Now just to talk about what it was like interviewing my mother about her pandemic experiences as someone who works in the community, her answers were ones that didn’t necessarily surprise me. I talked with her about what it was like working from home and what it was like not getting to talk with members of the community at all anymore, and I was not surprised when she said she missed it a lot, but it was definitely worse for a lot of other people who work. I think I wasn’t surprised about most of her answers just because I lived with her through the beginning of the pandemic and got to spend more time with her so I could often sense how she felt working from home, but we just had never really talked about it before her interview. Working from home was hard and of course not preferred for her, and that is a story that is definitely valid and one a lot of other adults can probably relate to.

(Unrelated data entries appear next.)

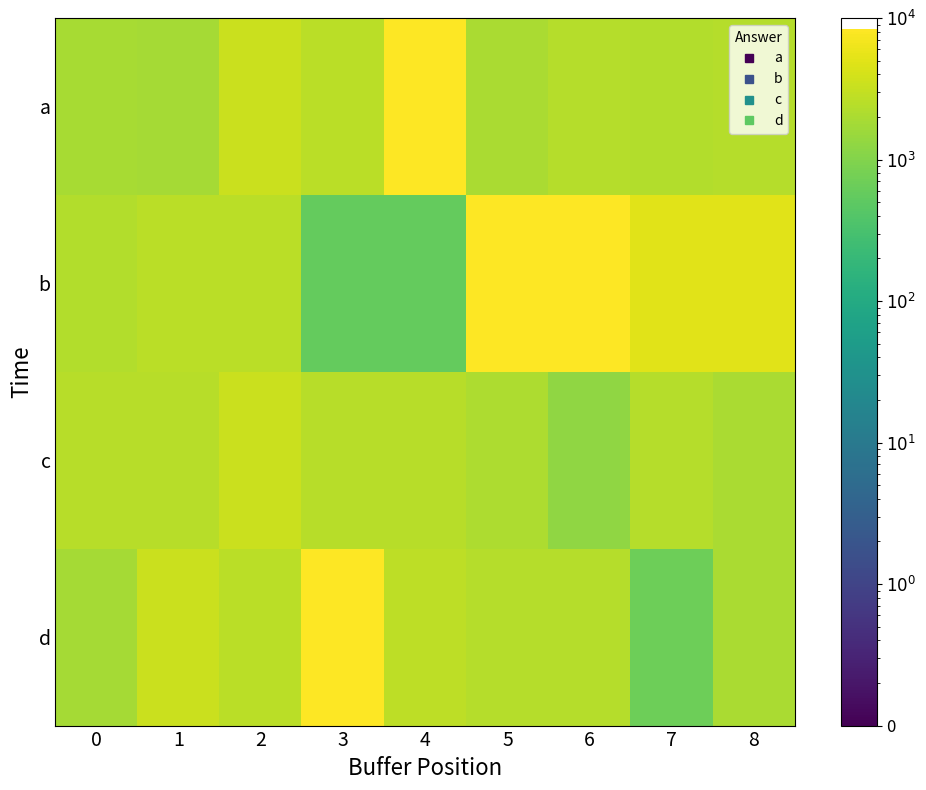

At which category is the sum across all series the highest?

5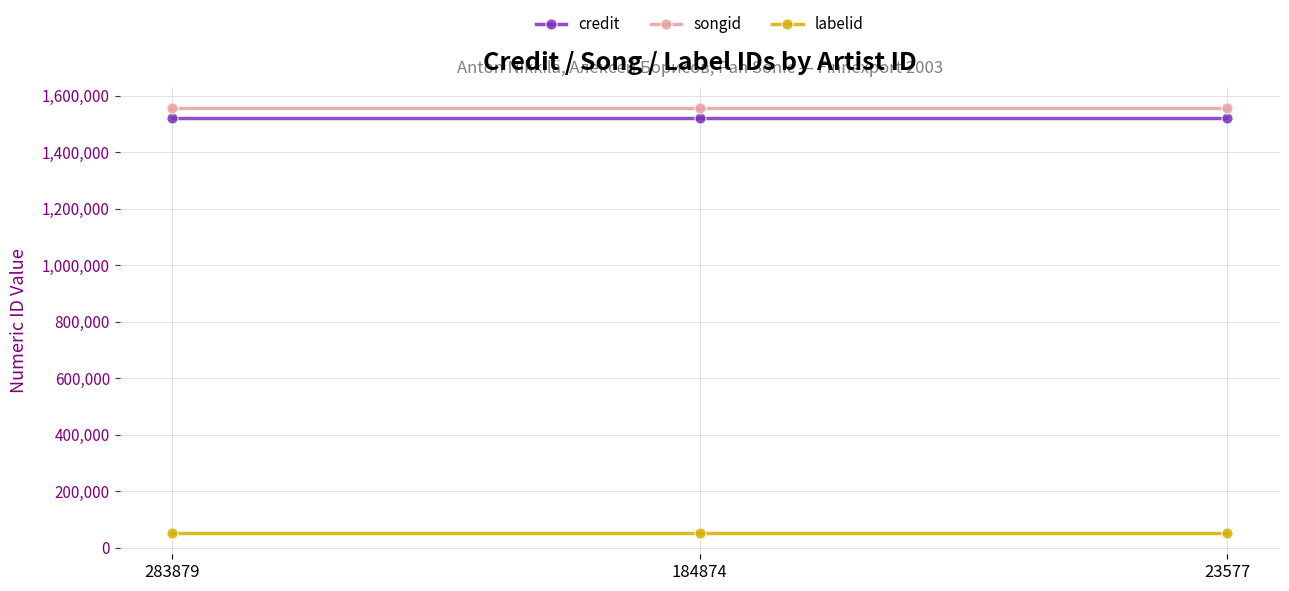

What is the greatest value displayed?

1556837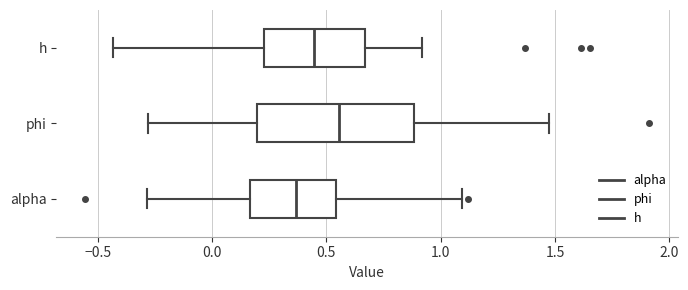

Reading bottom to top, transcribe this box plot: for each box, give where its median line is, the range the box spans, and where its two whiskers end, as read against the x-axis. The values are not printed on the chart, so give them approximately, as read against the axis.

alpha: median 0.35, box 0.15 to 0.55, whiskers -0.30 to 1.10
phi: median 0.55, box 0.20 to 0.90, whiskers -0.30 to 1.50
h: median 0.45, box 0.25 to 0.65, whiskers -0.45 to 0.90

The stories each of these people had to tell me were all unique, but definitely had ways of connecting, and I even was able to connect with them all quite a lot. This just goes to show that during this pandemic over the past year, we’ve all been through so much, each person’s experiences so unique, but so connected at the same time which is really special. Telling stories can really help people now, but also during hard times to come.
Aucejo, Esteban M., et al. “The Impact of COVID-19 on Student Experiences and Expectations: Evidence from a Survey.” Journal of Public Economics, vol. 191, Nov. 2020. EBSCOhost, doi:10.1016/j.jpubeco.2020.104271.
McCluskey, Gillean, et al. “School Closures, Exam Cancellations and Isolation: The Impact of Covid-19 on Young People’s Mental Health.” Emotional & Behavioural Difficulties, Apr. 2021. EBSCOhost, doi:10.1080/13632752.2021.1903182.